Each entry below is to be transcribed exactly.

* [DATA TO EXAMINE]:
┌──

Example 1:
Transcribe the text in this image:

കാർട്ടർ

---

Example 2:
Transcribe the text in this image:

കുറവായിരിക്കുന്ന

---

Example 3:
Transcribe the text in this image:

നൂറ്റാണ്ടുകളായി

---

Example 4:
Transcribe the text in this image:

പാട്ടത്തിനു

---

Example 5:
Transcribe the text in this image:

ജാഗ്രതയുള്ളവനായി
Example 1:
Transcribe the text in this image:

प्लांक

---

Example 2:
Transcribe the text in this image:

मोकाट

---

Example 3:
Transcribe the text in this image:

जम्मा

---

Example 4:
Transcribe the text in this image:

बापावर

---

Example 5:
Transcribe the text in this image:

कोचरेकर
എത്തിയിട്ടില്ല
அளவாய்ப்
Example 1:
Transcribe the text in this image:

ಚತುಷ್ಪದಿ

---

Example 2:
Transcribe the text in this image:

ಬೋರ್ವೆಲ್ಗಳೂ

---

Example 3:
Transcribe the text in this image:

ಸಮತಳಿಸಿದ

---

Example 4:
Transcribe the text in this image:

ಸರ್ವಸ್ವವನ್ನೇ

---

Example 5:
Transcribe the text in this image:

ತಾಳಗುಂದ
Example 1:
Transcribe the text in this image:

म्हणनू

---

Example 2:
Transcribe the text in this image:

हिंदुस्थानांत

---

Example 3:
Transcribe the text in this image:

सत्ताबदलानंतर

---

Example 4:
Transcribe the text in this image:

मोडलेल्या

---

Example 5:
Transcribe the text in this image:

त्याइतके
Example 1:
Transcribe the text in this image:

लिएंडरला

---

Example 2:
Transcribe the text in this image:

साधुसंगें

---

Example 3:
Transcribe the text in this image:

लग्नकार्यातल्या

└──

* [SOLUTION TO THE EXERCISE]:
Example 1:
Transcribe the text in this image:

കാർട്ടർ

---

Example 2:
Transcribe the text in this image:

കുറവായിരിക്കുന്ന

---

Example 3:
Transcribe the text in this image:

നൂറ്റാണ്ടുകളായി

---

Example 4:
Transcribe the text in this image:

പാട്ടത്തിനു

---

Example 5:
Transcribe the text in this image:

ജാഗ്രതയുള്ളവനായി
Example 1:
Transcribe the text in this image:

प्लांक

---

Example 2:
Transcribe the text in this image:

मोकाट

---

Example 3:
Transcribe the text in this image:

जम्मा

---

Example 4:
Transcribe the text in this image:

बापावर

---

Example 5:
Transcribe the text in this image:

कोचरेकर
എത്തിയിട്ടില്ല
அளவாய்ப்
Example 1:
Transcribe the text in this image:

ಚತುಷ್ಪದಿ

---

Example 2:
Transcribe the text in this image:

ಬೋರ್ವೆಲ್ಗಳೂ

---

Example 3:
Transcribe the text in this image:

ಸಮತಳಿಸಿದ

---

Example 4:
Transcribe the text in this image:

ಸರ್ವಸ್ವವನ್ನೇ

---

Example 5:
Transcribe the text in this image:

ತಾಳಗುಂದ
Example 1:
Transcribe the text in this image:

म्हणनू

---

Example 2:
Transcribe the text in this image:

हिंदुस्थानांत

---

Example 3:
Transcribe the text in this image:

सत्ताबदलानंतर

---

Example 4:
Transcribe the text in this image:

मोडलेल्या

---

Example 5:
Transcribe the text in this image:

त्याइतके
Example 1:
Transcribe the text in this image:

लिएंडरला

---

Example 2:
Transcribe the text in this image:

साधुसंगें

---

Example 3:
Transcribe the text in this image:

लग्नकार्यातल्या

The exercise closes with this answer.